Three weeks holidays for all
Working people are to get three weeks' paid holiday - rising to four weeks in 1999 - under the European Union's Working Time Directive.
This unprecedented bonus for employees is an integral part of the EU package of measures which John Major is bitterly contesting in the European Court of Justice. Labour leaders are confident that the court will find against Britain on Tuesday, forcing the government to implement the directive.
The package will introduce:
A ceiling of 48 hours on the average working week
Three weeks' paid holiday
One day's rest every week
Rest breaks if the working day is longer than six hours
Eleven consecutive hours' rest in each 24-hour period.
Night workers should not work more than eight-hour shifts, and should have free health assessments.
"The Tories are deliberately lying about the directive," said a Labour spokesman. "They are deliberately misleading industry and the voters. This is just another example of talking tough but not acting tough."
Mr Major's hopes of getting the issue of the working time directive overturned in the forthcoming inter-governmental conference, suffered a setback when the Irish Foreign Minister, Dick Spring, said last week that, if Mr Major raised the issue, it "would be a problem and a very great difficulty".
The EU plan is due to come into operation on 23 November, and will involve major changes in employment. At present only agricultural workers have a legal right to paid holiday.
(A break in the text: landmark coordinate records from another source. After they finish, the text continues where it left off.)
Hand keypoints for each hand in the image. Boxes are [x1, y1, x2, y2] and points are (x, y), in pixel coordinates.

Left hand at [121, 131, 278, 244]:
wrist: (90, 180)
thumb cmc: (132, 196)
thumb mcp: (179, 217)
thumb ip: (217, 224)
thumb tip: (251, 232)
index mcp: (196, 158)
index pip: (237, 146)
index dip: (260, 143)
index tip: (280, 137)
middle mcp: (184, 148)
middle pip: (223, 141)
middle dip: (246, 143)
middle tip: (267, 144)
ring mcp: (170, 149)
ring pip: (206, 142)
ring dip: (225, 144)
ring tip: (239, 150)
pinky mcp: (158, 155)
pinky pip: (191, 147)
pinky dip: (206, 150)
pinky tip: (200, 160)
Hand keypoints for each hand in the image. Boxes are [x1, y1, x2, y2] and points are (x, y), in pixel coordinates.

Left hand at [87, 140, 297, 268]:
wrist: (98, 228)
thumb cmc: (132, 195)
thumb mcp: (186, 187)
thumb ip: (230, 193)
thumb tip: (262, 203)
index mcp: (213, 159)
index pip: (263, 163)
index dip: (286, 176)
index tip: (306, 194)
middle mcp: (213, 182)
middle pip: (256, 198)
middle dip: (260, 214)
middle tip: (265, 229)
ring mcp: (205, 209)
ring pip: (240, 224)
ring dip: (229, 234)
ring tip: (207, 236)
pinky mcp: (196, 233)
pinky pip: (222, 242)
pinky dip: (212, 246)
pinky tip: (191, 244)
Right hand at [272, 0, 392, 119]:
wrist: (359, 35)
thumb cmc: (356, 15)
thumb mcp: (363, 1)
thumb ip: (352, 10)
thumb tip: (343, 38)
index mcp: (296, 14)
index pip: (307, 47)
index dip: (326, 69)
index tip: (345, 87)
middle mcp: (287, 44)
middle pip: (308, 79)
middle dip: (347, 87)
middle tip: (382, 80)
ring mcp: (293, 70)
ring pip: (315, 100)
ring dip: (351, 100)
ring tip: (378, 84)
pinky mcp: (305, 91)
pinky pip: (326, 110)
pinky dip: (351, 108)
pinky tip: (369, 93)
Britain is the only country in the world where employees have no legal right to paid holiday and Opposition estimates put the number of Britons who get no paid leave at 2.5 million - one in eight of the labour force.
The government has focussed most attention on the limitation on working hours, but Shadow Education and Employment Secretary David Blunkett pointed out yesterday that there will be widespread exemptions, and workers will be free to work more than 48 hours if they wish.